YOU ARE MY FRIENDS - I am telling you what I am up to
“You are My friends if you do what I command. I no longer call you servants, because a servant does not know his Master’s business. Instead, I have called you friends, for everything that I learned from my Father I have made known to you.” – John 15 v 14-15
We know He isn’t saying if you keep enough of My commands you can be My friends.

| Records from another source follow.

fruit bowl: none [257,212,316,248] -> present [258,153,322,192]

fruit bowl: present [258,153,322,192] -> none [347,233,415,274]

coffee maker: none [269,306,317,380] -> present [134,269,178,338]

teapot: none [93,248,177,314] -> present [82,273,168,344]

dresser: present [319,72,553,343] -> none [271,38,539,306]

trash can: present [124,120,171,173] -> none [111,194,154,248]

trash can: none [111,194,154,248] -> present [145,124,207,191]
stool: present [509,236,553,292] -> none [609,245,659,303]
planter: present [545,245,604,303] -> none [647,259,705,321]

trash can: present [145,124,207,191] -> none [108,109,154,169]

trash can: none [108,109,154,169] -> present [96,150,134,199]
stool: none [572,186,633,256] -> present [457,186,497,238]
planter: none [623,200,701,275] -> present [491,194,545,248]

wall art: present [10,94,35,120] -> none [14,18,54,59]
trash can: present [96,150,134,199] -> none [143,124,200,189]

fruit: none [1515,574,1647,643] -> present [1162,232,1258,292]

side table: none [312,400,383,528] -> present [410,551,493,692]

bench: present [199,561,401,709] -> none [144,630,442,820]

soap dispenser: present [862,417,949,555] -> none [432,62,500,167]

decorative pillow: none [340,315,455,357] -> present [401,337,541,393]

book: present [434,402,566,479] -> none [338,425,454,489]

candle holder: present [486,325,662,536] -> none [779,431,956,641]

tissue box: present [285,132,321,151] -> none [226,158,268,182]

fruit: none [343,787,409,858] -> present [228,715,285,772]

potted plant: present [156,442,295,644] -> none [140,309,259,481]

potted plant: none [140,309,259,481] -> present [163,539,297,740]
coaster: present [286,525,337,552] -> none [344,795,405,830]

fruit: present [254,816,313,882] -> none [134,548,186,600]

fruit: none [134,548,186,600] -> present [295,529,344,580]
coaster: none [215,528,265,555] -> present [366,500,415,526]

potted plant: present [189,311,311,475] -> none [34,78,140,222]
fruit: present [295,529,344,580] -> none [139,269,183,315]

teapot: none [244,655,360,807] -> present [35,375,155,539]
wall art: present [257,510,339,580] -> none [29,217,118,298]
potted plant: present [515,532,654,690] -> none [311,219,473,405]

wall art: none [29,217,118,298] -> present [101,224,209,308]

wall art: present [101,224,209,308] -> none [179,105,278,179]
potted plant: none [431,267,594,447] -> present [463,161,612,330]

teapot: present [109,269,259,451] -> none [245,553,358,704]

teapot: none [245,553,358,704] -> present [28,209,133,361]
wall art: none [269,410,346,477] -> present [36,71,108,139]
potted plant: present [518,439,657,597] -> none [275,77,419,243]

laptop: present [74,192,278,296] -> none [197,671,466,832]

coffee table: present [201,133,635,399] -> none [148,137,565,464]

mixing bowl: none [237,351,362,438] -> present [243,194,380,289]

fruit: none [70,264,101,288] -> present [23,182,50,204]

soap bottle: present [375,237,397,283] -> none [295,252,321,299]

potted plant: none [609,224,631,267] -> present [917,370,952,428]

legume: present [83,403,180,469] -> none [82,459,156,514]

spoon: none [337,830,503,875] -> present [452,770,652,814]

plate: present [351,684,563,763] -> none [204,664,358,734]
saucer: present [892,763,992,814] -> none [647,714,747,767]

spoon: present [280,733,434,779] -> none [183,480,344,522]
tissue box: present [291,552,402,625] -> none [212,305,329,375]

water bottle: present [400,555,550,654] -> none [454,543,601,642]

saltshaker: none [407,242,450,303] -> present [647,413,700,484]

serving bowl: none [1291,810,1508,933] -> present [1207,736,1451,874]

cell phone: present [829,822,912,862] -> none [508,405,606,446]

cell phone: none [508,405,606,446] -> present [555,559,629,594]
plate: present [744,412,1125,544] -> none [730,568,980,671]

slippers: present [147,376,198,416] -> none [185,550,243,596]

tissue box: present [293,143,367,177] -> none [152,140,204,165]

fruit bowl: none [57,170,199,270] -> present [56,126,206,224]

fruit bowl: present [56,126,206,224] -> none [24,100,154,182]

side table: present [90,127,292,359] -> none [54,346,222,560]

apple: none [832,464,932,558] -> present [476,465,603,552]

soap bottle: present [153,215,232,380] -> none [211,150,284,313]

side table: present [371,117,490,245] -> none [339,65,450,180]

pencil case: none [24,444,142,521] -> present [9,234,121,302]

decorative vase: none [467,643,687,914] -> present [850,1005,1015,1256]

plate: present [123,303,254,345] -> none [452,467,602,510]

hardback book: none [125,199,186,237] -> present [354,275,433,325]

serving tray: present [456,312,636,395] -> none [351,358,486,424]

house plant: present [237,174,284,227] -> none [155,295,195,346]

He is saying WE ARE FRIENDS and a key way that is expressed in joining this way of LOVE!! - living this JESUS WAY
“The gift-like character of God's friendship with us helps us understand why Jesus was so unconcerned about the perils of befriending sinners and outcasts, so unconcerned about the 'contagion' of sin. The love that is God is present so perfectly, so abundantly in the person of Jesus that his goodness cannot be diminished by contact with fallible and failed human beings. Because God's love is not drawn to our goodness but creates our goodness, because it is active and not reactive, the Spirit can transform God's enemies into God's friends.” – Frederick Bauerschmidt
How does friendship with God adjust how you can go about your everyday relationships and responsibilities?
I CHOSE YOU
“You did not choose me, but I chose you and appointed you so that you might go and bear fruit—fruit that will last—and so that whatever you ask in my name the Father will give you. This is my command: Love each other.” – John 15 v 16-17
How does being chosen affect your understanding of your identity?
YOU HAVE FRUIT TO BEAR
Fruit of the Spirit in your ever-forming character - love, joy, peace, patience, kindness, gentleness, faithfulness, self-control
Fruit in your relationships - forgiveness and mercy and peace and generosity and creativity and love
Fruit in the gospel - salvation, healing life and light, wholeness, freedom , JOY JOY JOY
Is bearing fruit a burden for you or do you experience it naturally?
I WILL HELP YOU
“whatever you ask in My name the Father will give you. This is My command: Love each other.” – John 15 v 16-17
JESUS’ WHOLE LIFE IS PRAYER…
“[JESUS’] whole life is a prayer because it is the expression in time of the eternal conversation of love that is the life of God as Father, Son, and Holy Spirit. In the stillness of eternity, God the Father speaks the Son as His Word, and as the Son responds in love, the Spirit is breathed forth. Through friendship with Jesus in the Spirit, we have become part of that eternal dialogue of love.